- [YOUR ASSIGNMENT] Each line of the data below containing "partir" needs to be listed.

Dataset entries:
>>>>

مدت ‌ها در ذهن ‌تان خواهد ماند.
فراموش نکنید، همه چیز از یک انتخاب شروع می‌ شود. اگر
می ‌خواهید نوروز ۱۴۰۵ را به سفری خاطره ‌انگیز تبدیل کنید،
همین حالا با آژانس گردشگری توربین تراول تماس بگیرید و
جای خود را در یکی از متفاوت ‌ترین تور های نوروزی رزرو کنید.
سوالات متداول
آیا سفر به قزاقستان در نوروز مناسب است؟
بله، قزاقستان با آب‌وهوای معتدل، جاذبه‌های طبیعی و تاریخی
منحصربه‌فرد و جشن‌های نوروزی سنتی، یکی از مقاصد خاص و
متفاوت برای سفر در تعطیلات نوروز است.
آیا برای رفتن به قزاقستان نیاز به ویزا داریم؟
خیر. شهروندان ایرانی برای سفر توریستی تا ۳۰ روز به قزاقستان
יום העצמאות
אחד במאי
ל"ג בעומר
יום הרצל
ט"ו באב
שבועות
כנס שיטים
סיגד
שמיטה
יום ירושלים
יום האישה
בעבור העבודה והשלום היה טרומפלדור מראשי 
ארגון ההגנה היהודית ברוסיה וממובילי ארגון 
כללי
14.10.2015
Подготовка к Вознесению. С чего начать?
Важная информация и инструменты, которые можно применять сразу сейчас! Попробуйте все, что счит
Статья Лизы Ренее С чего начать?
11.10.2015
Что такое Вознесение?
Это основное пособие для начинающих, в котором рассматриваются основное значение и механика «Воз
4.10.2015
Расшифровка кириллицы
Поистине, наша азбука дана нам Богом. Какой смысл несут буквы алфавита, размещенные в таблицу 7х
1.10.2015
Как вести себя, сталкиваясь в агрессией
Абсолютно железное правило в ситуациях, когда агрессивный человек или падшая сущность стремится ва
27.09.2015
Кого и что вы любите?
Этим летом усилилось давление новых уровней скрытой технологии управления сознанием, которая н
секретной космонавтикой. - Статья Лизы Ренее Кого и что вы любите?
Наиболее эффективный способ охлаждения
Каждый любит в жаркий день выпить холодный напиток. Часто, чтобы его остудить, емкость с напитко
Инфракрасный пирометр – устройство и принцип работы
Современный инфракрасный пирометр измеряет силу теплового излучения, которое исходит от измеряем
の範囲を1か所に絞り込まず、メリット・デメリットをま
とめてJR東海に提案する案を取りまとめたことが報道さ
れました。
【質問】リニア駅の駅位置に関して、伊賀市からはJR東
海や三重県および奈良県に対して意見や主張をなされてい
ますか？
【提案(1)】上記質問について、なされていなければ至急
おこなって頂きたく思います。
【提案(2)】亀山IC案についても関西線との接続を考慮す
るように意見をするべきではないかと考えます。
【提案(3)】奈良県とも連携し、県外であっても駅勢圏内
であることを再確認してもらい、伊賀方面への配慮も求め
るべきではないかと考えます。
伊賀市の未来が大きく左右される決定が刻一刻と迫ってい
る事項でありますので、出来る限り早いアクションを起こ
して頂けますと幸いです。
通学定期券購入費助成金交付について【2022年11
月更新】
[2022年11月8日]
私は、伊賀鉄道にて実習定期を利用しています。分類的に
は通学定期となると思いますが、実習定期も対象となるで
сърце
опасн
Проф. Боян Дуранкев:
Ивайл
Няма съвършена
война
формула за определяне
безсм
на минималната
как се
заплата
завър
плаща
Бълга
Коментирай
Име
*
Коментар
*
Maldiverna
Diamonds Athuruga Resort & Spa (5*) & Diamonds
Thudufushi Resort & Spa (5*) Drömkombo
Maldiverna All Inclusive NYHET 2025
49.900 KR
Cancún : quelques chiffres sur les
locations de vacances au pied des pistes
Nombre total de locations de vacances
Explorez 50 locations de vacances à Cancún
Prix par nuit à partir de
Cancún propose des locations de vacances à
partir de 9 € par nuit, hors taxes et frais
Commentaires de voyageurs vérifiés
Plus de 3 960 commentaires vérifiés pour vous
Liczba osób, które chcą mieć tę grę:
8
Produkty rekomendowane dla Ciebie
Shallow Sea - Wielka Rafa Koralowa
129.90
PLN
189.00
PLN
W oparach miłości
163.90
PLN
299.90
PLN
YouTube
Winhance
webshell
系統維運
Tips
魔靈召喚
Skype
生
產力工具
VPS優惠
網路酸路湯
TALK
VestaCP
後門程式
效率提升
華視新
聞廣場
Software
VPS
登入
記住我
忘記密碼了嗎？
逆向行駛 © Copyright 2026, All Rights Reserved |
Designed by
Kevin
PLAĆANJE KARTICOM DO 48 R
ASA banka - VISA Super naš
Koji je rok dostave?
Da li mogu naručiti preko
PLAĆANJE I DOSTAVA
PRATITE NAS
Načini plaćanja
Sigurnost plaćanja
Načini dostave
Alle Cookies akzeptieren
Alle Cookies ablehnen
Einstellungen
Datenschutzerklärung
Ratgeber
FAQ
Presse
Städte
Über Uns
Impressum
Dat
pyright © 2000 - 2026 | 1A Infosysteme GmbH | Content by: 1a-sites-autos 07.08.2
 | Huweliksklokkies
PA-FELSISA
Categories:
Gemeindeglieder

<<<<

- [ANSWER SECTION]
Prix par nuit à partir de
partir de 9 € par nuit, hors taxes et frais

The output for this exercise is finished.